Agentops grafana-platform-dashboard
Design, refactor, and validate Grafana dashboards for OpenShift/Kubernetes platform operations. Use when users ask to improve platform health dashboards, prioritize critical tenant-impacting signals, filter noise (for example ArgoCD), add Crossplane/Keycloak health panels, validate PromQL programmatically, or apply GrafanaDashboard CR changes live then promote to GitOps.
git clone https://github.com/boshu2/agentops
T=$(mktemp -d) && git clone --depth=1 https://github.com/boshu2/agentops "$T" && mkdir -p ~/.claude/skills && cp -r "$T/skills-codex/grafana-platform-dashboard" ~/.claude/skills/boshu2-agentops-grafana-platform-dashboard && rm -rf "$T"
skills-codex/grafana-platform-dashboard/SKILL.mdGrafana Platform Dashboard
Design platform operations dashboards so operators see tenant-impacting risk first, then drill into service-specific health without overload.
Quick Start
Use this skill when the user asks for platform dashboard updates and reliability checks.
- Confirm dashboard target:
oc --context <ctx> get grafanadashboard -A | rg -i '<dashboard-name-or-theme>'
- Export dashboard and JSON:
skills/grafana-platform-dashboard/scripts/grafanadashboard_roundtrip.sh export \ --context <ctx> \ --namespace <ns> \ --name <grafanadashboard-name> \ --out-dir /tmp/<workspace>
- Edit the JSON and validate all PromQL:
skills/grafana-platform-dashboard/scripts/promql_scan_thanos.sh \ --context <ctx> \ --dashboard-json /tmp/<workspace>/<name>.json
- Apply live safely:
skills/grafana-platform-dashboard/scripts/grafanadashboard_roundtrip.sh apply \ --context <ctx> \ --namespace <ns> \ --name <grafanadashboard-name> \ --json /tmp/<workspace>/<name>.json
Workflow
1) Lock Scope From Platform Contracts
Use the platform contract in platform-contract.md before editing panels.
- Keep L1 command view constrained to critical pre-tenant-impact signals.
- Use gate-aligned components first (critical CO gate, nodes, MCP, core API/etcd/ingress).
- Keep service-specific sections (Crossplane, Keycloak) below L1.
2) Enforce Information Architecture
Use layout-guidelines.md:
- L1: critical-only, immediate action, minimal panel budget.
- L2: platform services by dependency domain.
- L3: deep dives (for example future GPU dashboard), not in L1.

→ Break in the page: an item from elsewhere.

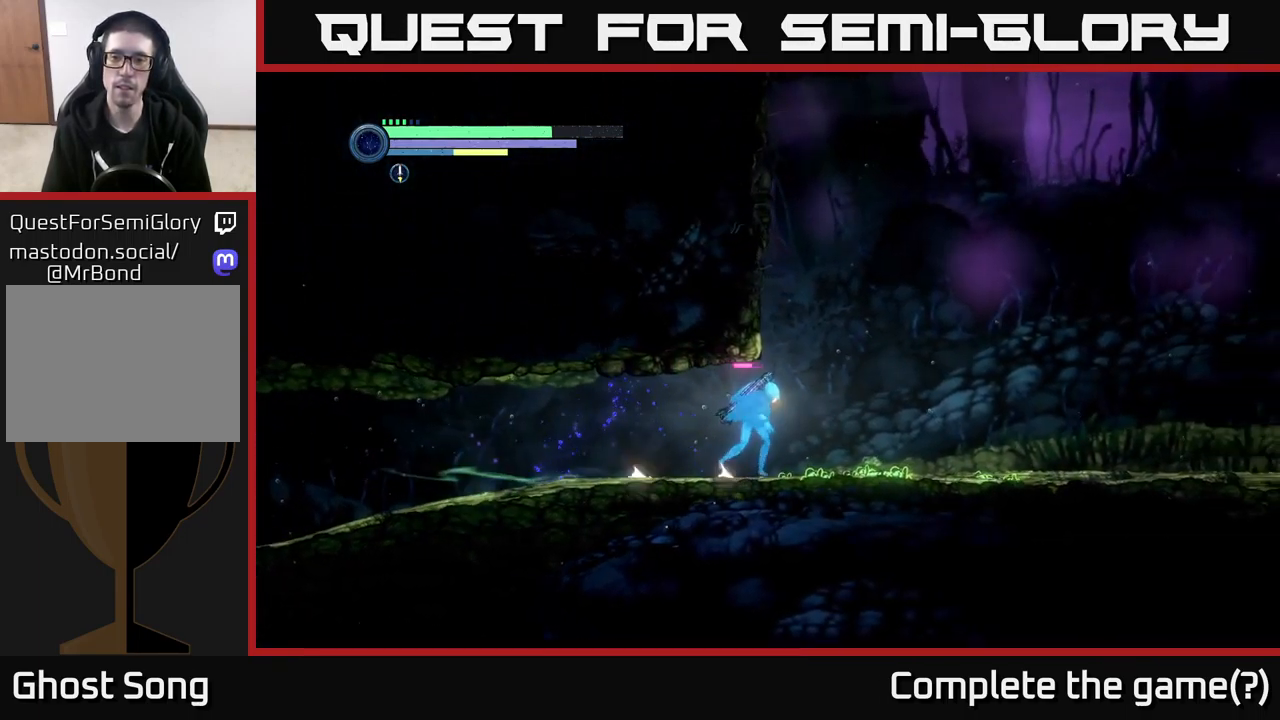
{"buttons": [], "left_stick": "left", "right_stick": "center", "events": [[133, "R2", "up"], [150, "A", "down"], [217, "left_stick", "up-left"], [267, "left_stick", "left"], [483, "A", "up"]]}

3) Build Queries From Known Library
Use promql-library.md:
- Start from known-good queries and adapt labels minimally.
- Prefer counts and action tables over decorative charts.
- Filter alert noise explicitly (for example ArgoCD/GitOps) when requested.
4) Validate Before Apply
Always run the scan script after edits:
skills/grafana-platform-dashboard/scripts/promql_scan_thanos.sh \ --context <ctx> \ --dashboard-json <file.json> \ --output <scan.tsv>
Pass criteria: all queries report
success, zero bad/parse errors.
5) Apply and Verify Sync
Apply only after validation succeeds:
skills/grafana-platform-dashboard/scripts/grafanadashboard_roundtrip.sh apply ... oc --context <ctx> -n <ns> get grafanadashboard <name> \ -o jsonpath='{.status.conditions[?(@.type=="DashboardSynchronized")].status}{"|"}{.status.conditions[?(@.type=="DashboardSynchronized")].reason}{"\n"}'
6) Close With Operator-Focused Summary
Report:
- What changed (panel names and intent).
- Validation result (query count and failures).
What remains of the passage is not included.